Buffett is the Chairman and CEO of Berkshire Hathaway, and the second- richest man in the world according to the Forbes list of the 400 richest people. He's also known as the world's best investor.
So then, why is he outing his mistakes to millions?
"During 2008 I did some dumb things in investments. I made at least one major mistake of commission and several lesser ones that also hurt. Furthermore, I made some errors of omission, sucking my thumb when new facts came in that should have caused me to re-examine my thinking and promptly take action," he announced in his latest letter to shareholders.
But it's that very admission of guilt that makes Buffett what every investor should aspire to be. It's what separates Buffett from the stockerati that tries so hard to imitate him.

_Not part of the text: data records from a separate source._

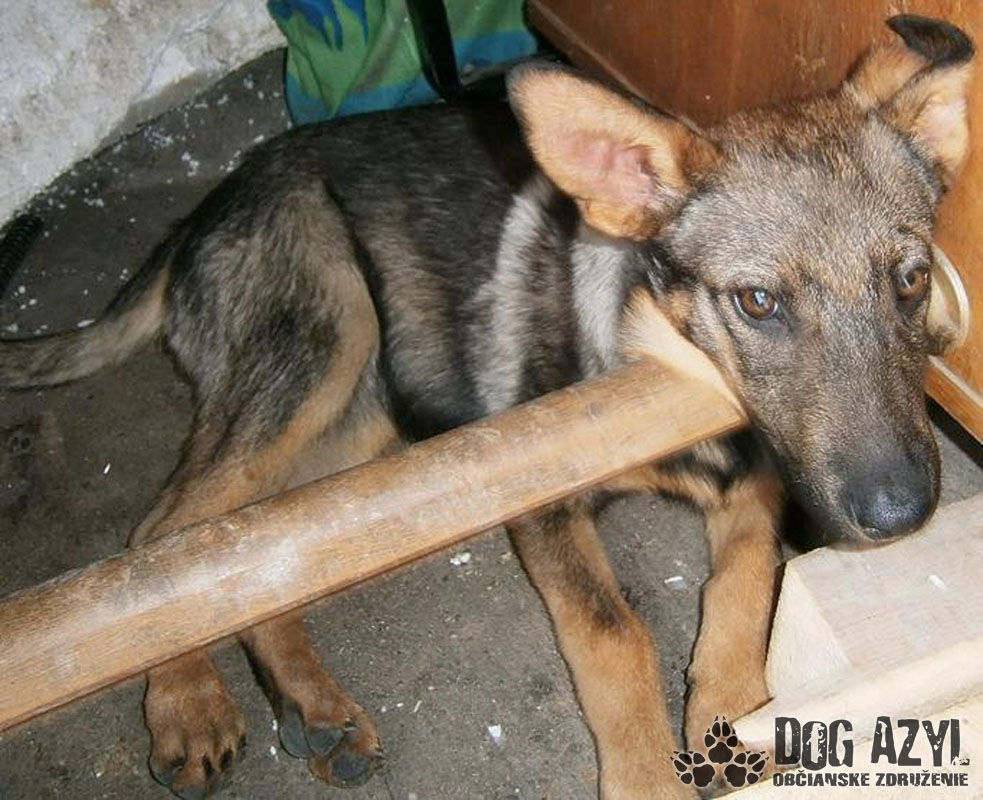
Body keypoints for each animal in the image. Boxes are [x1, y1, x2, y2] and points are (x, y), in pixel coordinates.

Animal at [0, 13, 974, 800]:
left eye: (910, 280)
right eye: (758, 302)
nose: (900, 516)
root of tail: (207, 207)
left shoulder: (765, 473)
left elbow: (744, 581)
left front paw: (733, 712)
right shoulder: (538, 494)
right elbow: (614, 634)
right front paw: (646, 776)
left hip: (372, 410)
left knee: (256, 552)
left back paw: (312, 706)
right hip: (329, 337)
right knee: (167, 534)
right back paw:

After all, Buffett's performance could have been much worse for the year. In 2008, Berkshire Hathaway outperformed the S&P 500 by 27.4%, meaning that the Oracle of Omaha's investments held up significantly better than the rest of the stock market.
Others would have touted the year as a success - after all, he performed better than most mutual funds, a plethora of hedge funds, and most individual investors - Buffett didn't.
Three Lessons to Learn from the Oracle's MistakesBecause those who forget their stock market mistakes are doomed to repeat them:
Don't Seek Approval - Per Buffett, "Approval, though, is not the goal of investing. In fact, approval is often counter-productive because it sedates the brain and makes it less receptive to new facts or a re- examination of conclusions formed earlier. Beware the investment activity that produces applause; the great moves are usually greeted by yawns."
Understand What You Own - "Recent events demonstrate that certain big- name CEOs (or former CEOs) at major financial institutions were simply incapable of managing a business with a huge, complex book of derivatives. Include Charlie [Munger] and me in this hapless group," he said.
The Market Can Be Wrong - "The investment world has gone from underpricing risk to overpricing it. This change has not been minor; the pendulum has covered an extraordinary arc. A few years ago, it would have seemed unthinkable that yields like today's could have been obtained on good-grade municipal or corporate bonds even while risk- free governments offered near-zero returns on short-term bonds and no better than a pittance on long-terms."
It's hard to see the market clearly when things look as ominous as they do only three months into 2009. Sellers are overwhelmingly pushing the direction of the market today, but that pace can only be kept up for so long. Keep Warren Buffett's advice in mind, and you'll end this debacle with your head above water.